Brief:
Pull out every line in the records below that contains the string "from". Case counts, so only lines where the capitalization matches should be included.

Material for the task:
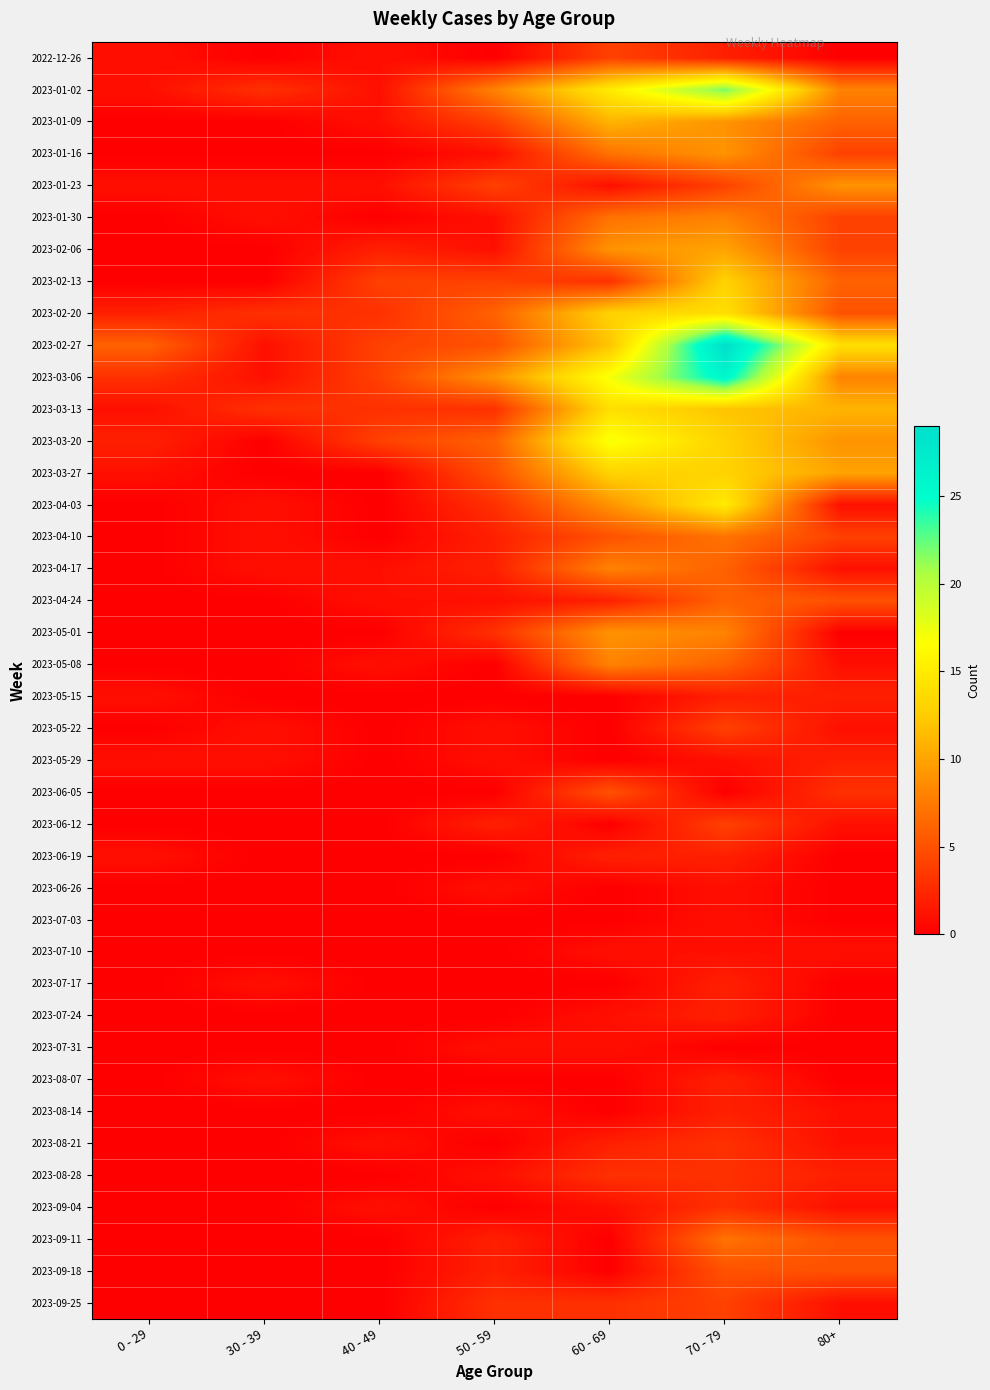

Reading left to right, transcribe all the data shown in this chart.

2022-12-26: 0 - 29=1	30 - 39=0	40 - 49=1	50 - 59=0	60 - 69=4	70 - 79=2	80+=0
2023-01-02: 0 - 29=1	30 - 39=3	40 - 49=1	50 - 59=8	60 - 69=15	70 - 79=22	80+=8
2023-01-09: 0 - 29=0	30 - 39=0	40 - 49=1	50 - 59=4	60 - 69=11	70 - 79=9	80+=6
2023-01-16: 0 - 29=0	30 - 39=0	40 - 49=0	50 - 59=1	60 - 69=7	70 - 79=9	80+=4
2023-01-23: 0 - 29=1	30 - 39=1	40 - 49=1	50 - 59=4	60 - 69=1	70 - 79=4	80+=9
2023-01-30: 0 - 29=0	30 - 39=1	40 - 49=0	50 - 59=1	60 - 69=7	70 - 79=8	80+=4
2023-02-06: 0 - 29=0	30 - 39=0	40 - 49=2	50 - 59=1	60 - 69=9	70 - 79=10	80+=4
2023-02-13: 0 - 29=0	30 - 39=0	40 - 49=4	50 - 59=4	60 - 69=3	70 - 79=13	80+=6
2023-02-20: 0 - 29=2	30 - 39=3	40 - 49=3	50 - 59=6	60 - 69=13	70 - 79=14	80+=5
2023-02-27: 0 - 29=6	30 - 39=1	40 - 49=4	50 - 59=5	60 - 69=12	70 - 79=29	80+=14
2023-03-06: 0 - 29=3	30 - 39=1	40 - 49=4	50 - 59=9	60 - 69=17	70 - 79=26	80+=8
2023-03-13: 0 - 29=1	30 - 39=3	40 - 49=3	50 - 59=3	60 - 69=14	70 - 79=12	80+=11
2023-03-20: 0 - 29=2	30 - 39=0	40 - 49=4	50 - 59=6	60 - 69=17	70 - 79=13	80+=9
2023-03-27: 0 - 29=1	30 - 39=0	40 - 49=0	50 - 59=5	60 - 69=13	70 - 79=13	80+=10
2023-04-03: 0 - 29=0	30 - 39=1	40 - 49=0	50 - 59=3	60 - 69=9	70 - 79=15	80+=1
2023-04-10: 0 - 29=0	30 - 39=1	40 - 49=0	50 - 59=2	60 - 69=5	70 - 79=7	80+=4
2023-04-17: 0 - 29=0	30 - 39=1	40 - 49=1	50 - 59=2	60 - 69=8	70 - 79=6	80+=1
2023-04-24: 0 - 29=0	30 - 39=0	40 - 49=1	50 - 59=1	60 - 69=2	70 - 79=6	80+=5
2023-05-01: 0 - 29=0	30 - 39=0	40 - 49=0	50 - 59=3	60 - 69=9	70 - 79=8	80+=0
2023-05-08: 0 - 29=0	30 - 39=0	40 - 49=1	50 - 59=0	60 - 69=8	70 - 79=6	80+=1
2023-05-15: 0 - 29=1	30 - 39=0	40 - 49=0	50 - 59=0	60 - 69=0	70 - 79=2	80+=2
2023-05-22: 0 - 29=0	30 - 39=1	40 - 49=0	50 - 59=1	60 - 69=0	70 - 79=4	80+=1
2023-05-29: 0 - 29=1	30 - 39=1	40 - 49=0	50 - 59=1	60 - 69=0	70 - 79=1	80+=2
2023-06-05: 0 - 29=0	30 - 39=0	40 - 49=0	50 - 59=0	60 - 69=5	70 - 79=0	80+=3
2023-06-12: 0 - 29=0	30 - 39=0	40 - 49=0	50 - 59=2	60 - 69=0	70 - 79=4	80+=1
2023-06-19: 0 - 29=1	30 - 39=0	40 - 49=0	50 - 59=0	60 - 69=2	70 - 79=2	80+=0
2023-06-26: 0 - 29=0	30 - 39=0	40 - 49=0	50 - 59=1	60 - 69=0	70 - 79=1	80+=0
2023-07-03: 0 - 29=0	30 - 39=0	40 - 49=0	50 - 59=0	60 - 69=0	70 - 79=1	80+=0
2023-07-10: 0 - 29=0	30 - 39=0	40 - 49=0	50 - 59=0	60 - 69=1	70 - 79=1	80+=1
2023-07-17: 0 - 29=0	30 - 39=1	40 - 49=0	50 - 59=0	60 - 69=0	70 - 79=2	80+=0
2023-07-24: 0 - 29=0	30 - 39=0	40 - 49=0	50 - 59=0	60 - 69=1	70 - 79=2	80+=0
2023-07-31: 0 - 29=0	30 - 39=0	40 - 49=0	50 - 59=1	60 - 69=1	70 - 79=0	80+=0
2023-08-07: 0 - 29=0	30 - 39=1	40 - 49=0	50 - 59=0	60 - 69=0	70 - 79=2	80+=0
2023-08-14: 0 - 29=0	30 - 39=0	40 - 49=0	50 - 59=1	60 - 69=0	70 - 79=2	80+=1
2023-08-21: 0 - 29=0	30 - 39=0	40 - 49=1	50 - 59=0	60 - 69=2	70 - 79=3	80+=1
2023-08-28: 0 - 29=0	30 - 39=0	40 - 49=0	50 - 59=1	60 - 69=3	70 - 79=3	80+=2
2023-09-04: 0 - 29=0	30 - 39=0	40 - 49=1	50 - 59=0	60 - 69=1	70 - 79=3	80+=1
2023-09-11: 0 - 29=0	30 - 39=0	40 - 49=0	50 - 59=2	60 - 69=0	70 - 79=7	80+=5
2023-09-18: 0 - 29=0	30 - 39=0	40 - 49=0	50 - 59=2	60 - 69=0	70 - 79=5	80+=5
2023-09-25: 0 - 29=0	30 - 39=0	40 - 49=0	50 - 59=3	60 - 69=3	70 - 79=4	80+=1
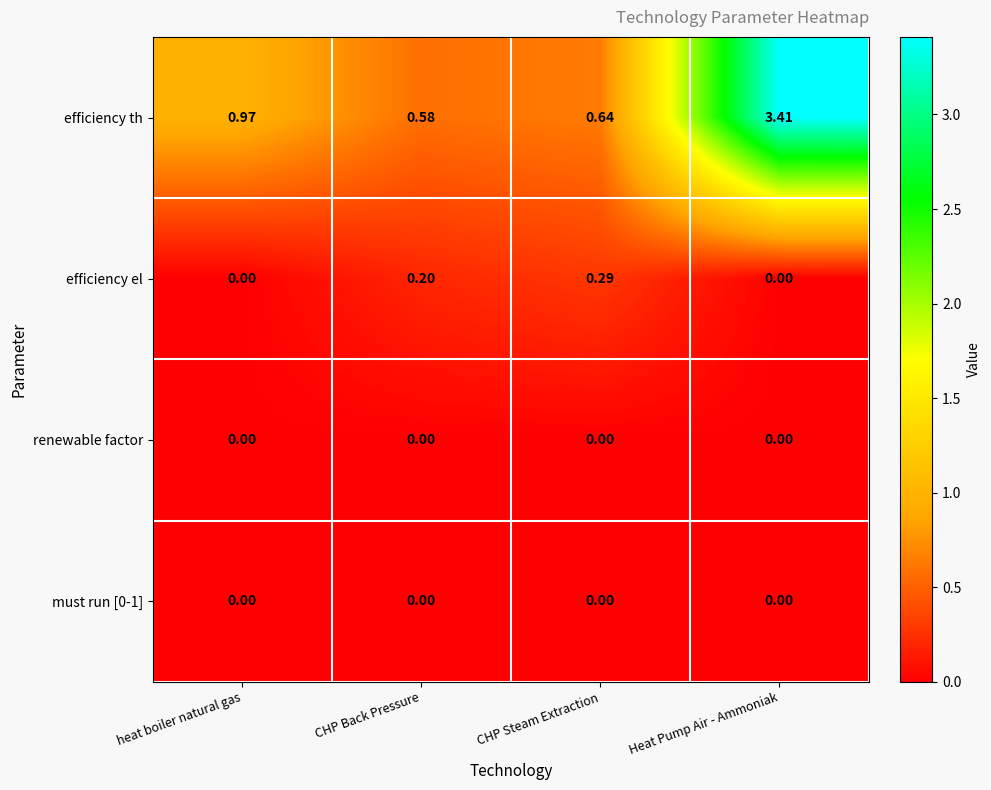

Is the value of efficiency el at CHP Steam Extraction greater than the value of renewable factor at CHP Steam Extraction?

Yes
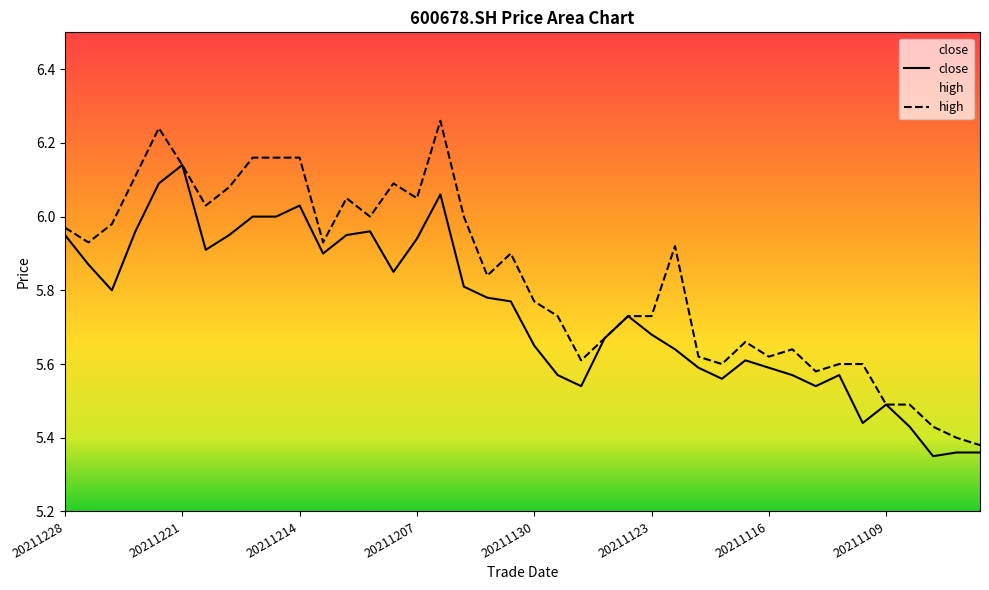

Which series has the widest spread of values?

high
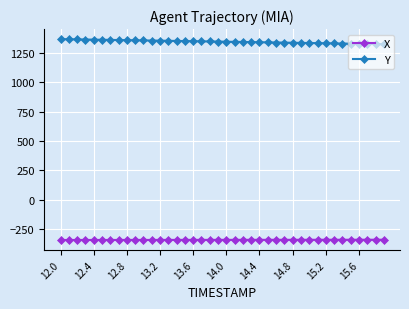

Rank the series by their average value, from highest to lowest.

Y, X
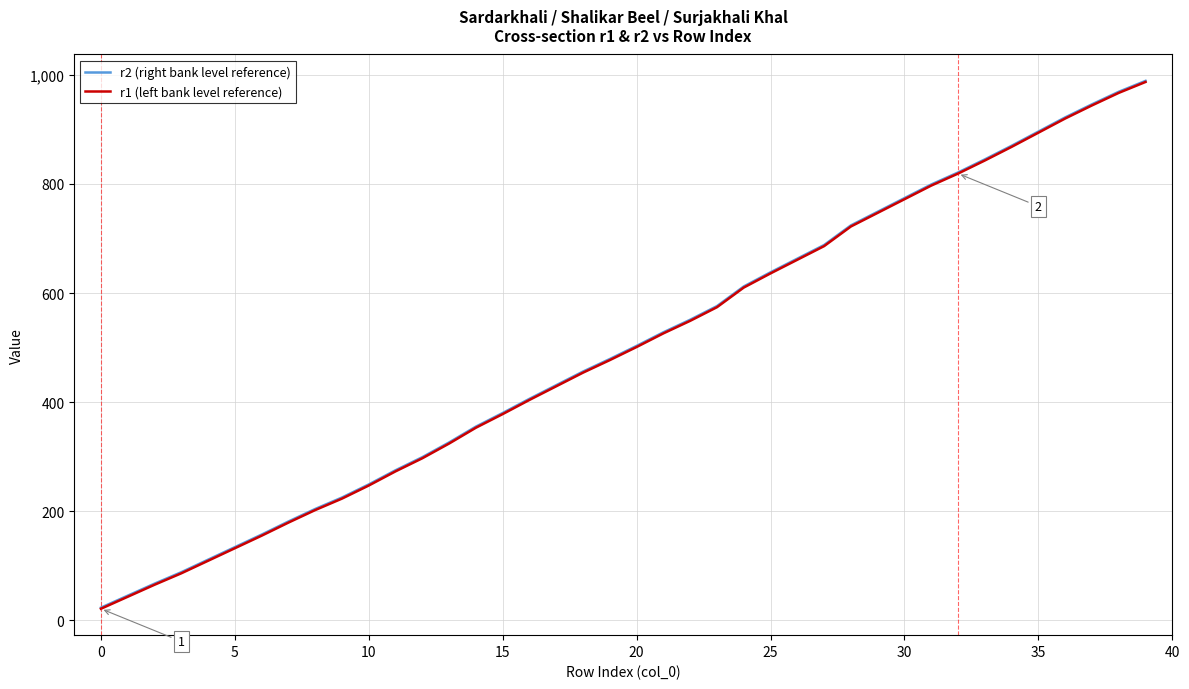

What is the lowest value of the r2 (right bank level reference) series?

23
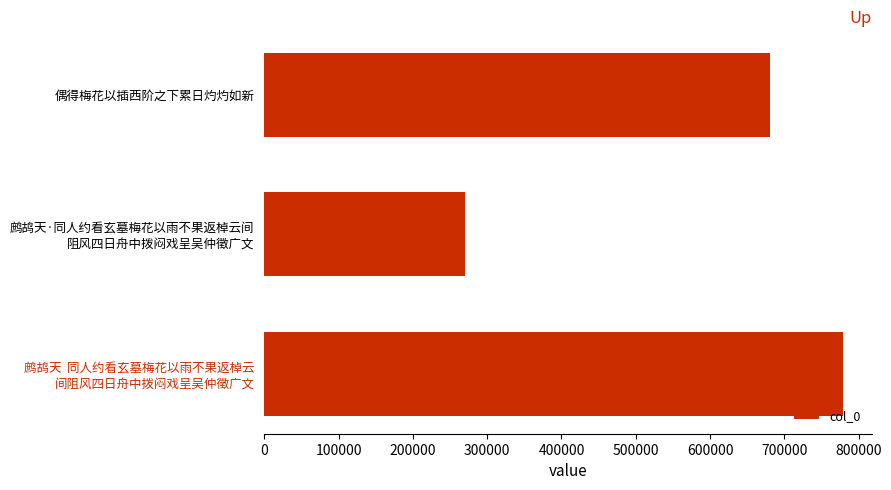

What is the value of the 1st bar from the top?

680766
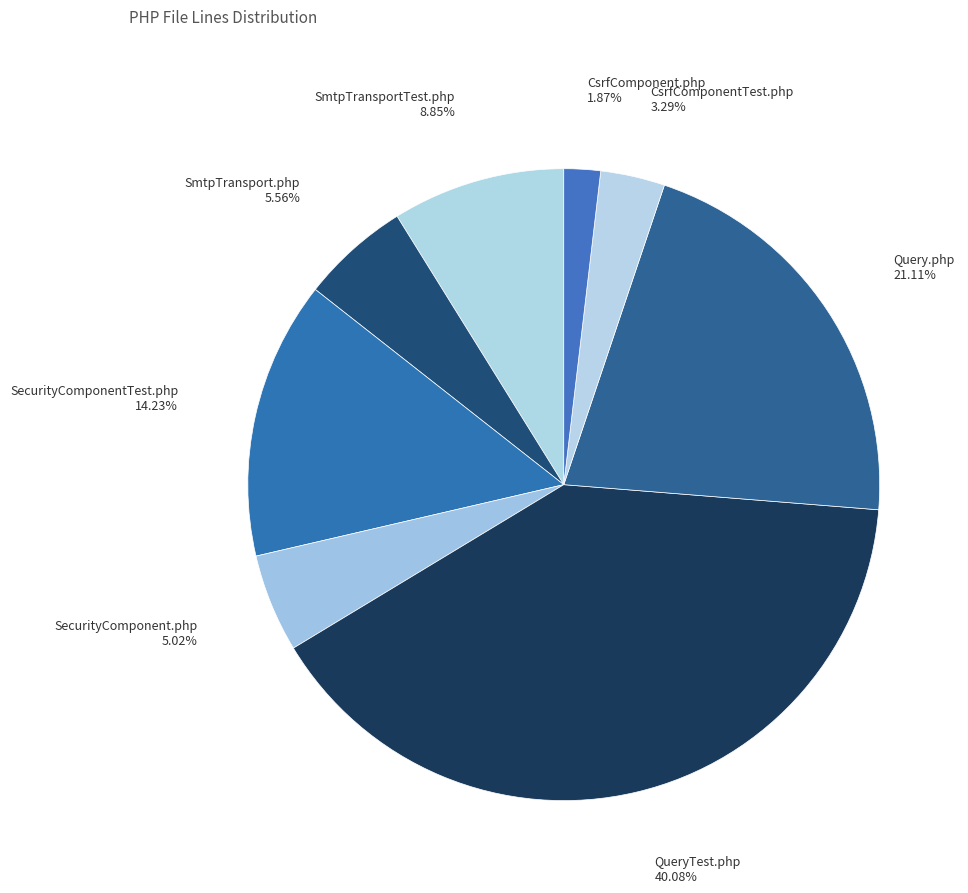

To the nearest percent, what portion does SmtpTransportTest.php represent?

9%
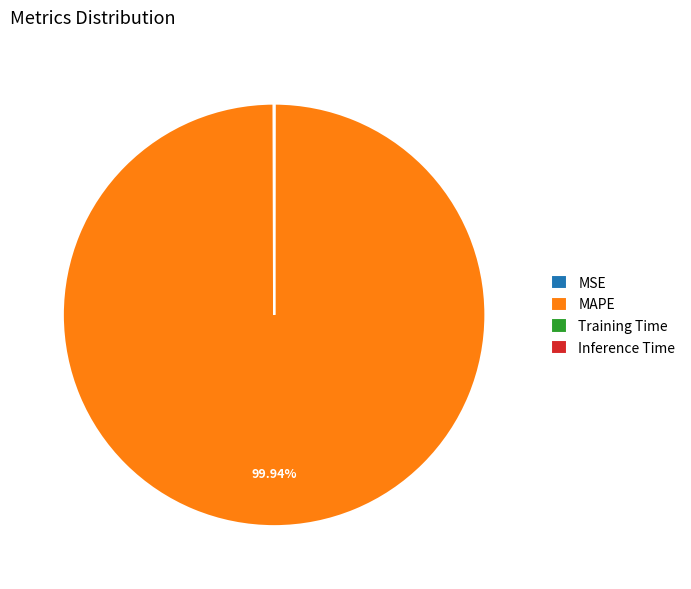

Which slice is the largest?

MAPE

Answer to this problem:
Rank the series by their average value, from highest to lowest.
What is the value of the 1st bar from the top?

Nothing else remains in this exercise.